It was no Ides of March but certainly one of the most inspiring news of the month when Lagos and Kebbi States signed a Memorandum of Understanding that is expected to culminate in the production of 70 per cent of Nigeria’s rice requirements annually.
In a country where rice is a national staple that gulps more than 365bn in importation expenditure annually, this must be a great piece of news and a remarkable example of how states ought to collaborate especially where it concerns finding alternative sources of revenue. With the ratification of that MoU at the government house in Lagos on March 23rd, the two governors, Akinwunmi Ambode of Lagos and Atiku Bagudu of Kebbi, are determined to etch their names in gold as state chief executives who care about food production and sufficiency.
What this means is that Nigeria is set to witness a rare kind of partnership that will boost food production, processing and distribution. And the basis for it is obvious: Kebbi state is an agrarian state with over 1.2million hectres of arable land characterized by very large floodplains, lowlands and gentle slopes. It is blessed with a vast arable land suitable for the cultivation of rice, wheat, groundnut, maize, sorghum and sugarcane. In the 2014/2015 wet season, over 600,000 hectres of land was deployed for rice cultivation alone in the three senatorial districts of the state.
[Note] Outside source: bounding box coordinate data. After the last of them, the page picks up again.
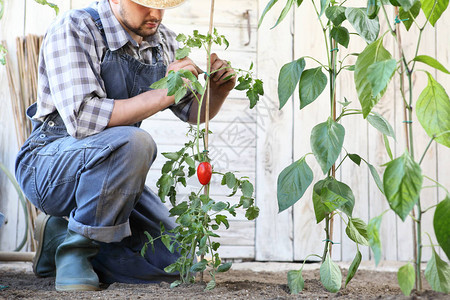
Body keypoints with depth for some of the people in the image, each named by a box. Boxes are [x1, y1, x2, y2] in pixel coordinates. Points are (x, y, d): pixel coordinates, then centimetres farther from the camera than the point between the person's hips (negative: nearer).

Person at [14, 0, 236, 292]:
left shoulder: (163, 41, 3)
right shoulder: (74, 29, -18)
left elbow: (195, 112, 12)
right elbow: (83, 119, -30)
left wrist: (219, 89, -10)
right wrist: (163, 94, -31)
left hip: (111, 173, 7)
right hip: (48, 165, -7)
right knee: (133, 142, -37)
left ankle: (62, 237, 14)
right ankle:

Lagos, on the other hand, is the largest consumer of food commodities in Nigeria, by virtue of its large population, which is more than 21 million people. It has the market and of course the purchasing power, which translates to an estimated consumption of over 798,000 metric tons of milled rice per year. This is equivalent to 15.96 million of 50 kilogramme bags with a value of about N135bn per annum.
Also, Lagos presently consumes 6,000 herds of cattle daily, which according to experts, may increase to about 8,000 in the next five years considering the growth rate and influx of people into the state. Yet, the state is one of the largest producers of poultry and thus has a large demand for maize livestock feed production. The bulk of the vegetables produced in the country end up in Lagos markets and the state also houses most of the industrial users of wheat and sorghum – most flour mills, bakeries, breweries and food manufacturers.
The arithmetic of a rice-producing state partnering with the largest consumer state in the country is very obvious. “Lagos, if it were a country itself, is a country that other states would be going to establish a relationship with, and so why not state to state?” says Governor Bagudu. “What we are doing is to pioneer a collaboration that will bring other states on board later as we believe that our potentials are enormous and we must have pacesetters to start that process of joint collaboration for our collective good,” he added.
Other states like Adamawa may have already started to express their interest in partnering with Lagos too on agriculture and food production, but Governor Ambode is unequivocal in what the Lagos-Kebbi partnership seeks to achieve. “We are embarking on a joint venture to feed our people, establish commercial enterprises, create employment and wealth distribution for the benefit of both states and the entire country in general,” he stated at the MoU signing ceremony.
And it is only a forward-looking governor like Ambode that would state categorically that the future of the state is “partly tied to the deliberate resolution on food security. Likewise, food production and self sufficiency require our immediate attention at policy and strategic levels to sustain ourselves…the partnership (with Kebbi) signals the commencement of a new beginning of cooperation and common-sense revolution.”
So if Ambode says, almost prophetically, that with the Lagos-Kebbi partnership, the era of rice importation in Nigeria may soon be a thing of the past, he is only being true to his cerebral, pragmatic self.
He knew that food production and sustainability would be a dire concern Lagos State continues to witness an unprecedented expansion. And so he created a special office on Food Security to be forward looking in the area of self-sufficiency just the same way he established the Office of Investment and Overseas Affairs (Lagos Global), which seeks not just Direct Foreign Investment into Lagos, but to also encourage local investors to identify Lagos as the prime destination for investment and business opportunities. By this collaboration with Kebbi, therefore, it is clear that a commodity value chain that will sustain rice production has been established and the two special offices created at the inception of Ambode administration are already living up to their billing.
Already, analysts have said the partnership would create jobs, ensure food security and reduce the nation’s dependence on rice importation. Yet, observers agree that the bold initiative has shown that there are other investment opportunities that can generate income other than oil and gas.
Without a doubt, the Lagos-Kebbi partnership will add another layer to Kebbi’s National Sufficiency in Rice production Programme, which already seeks to employ about 500,000 youths in the state. And Governor Ambode sure hits the nail on the head when he stated that “this is the first time in the history of Nigeria that two states are collaboration to develop their agricultural potentials. We have the economic prowess to produce rice locally. The era of imported rice is gone. The reality is for all of us to embrace the consumption of local foodstuffs and commodities.”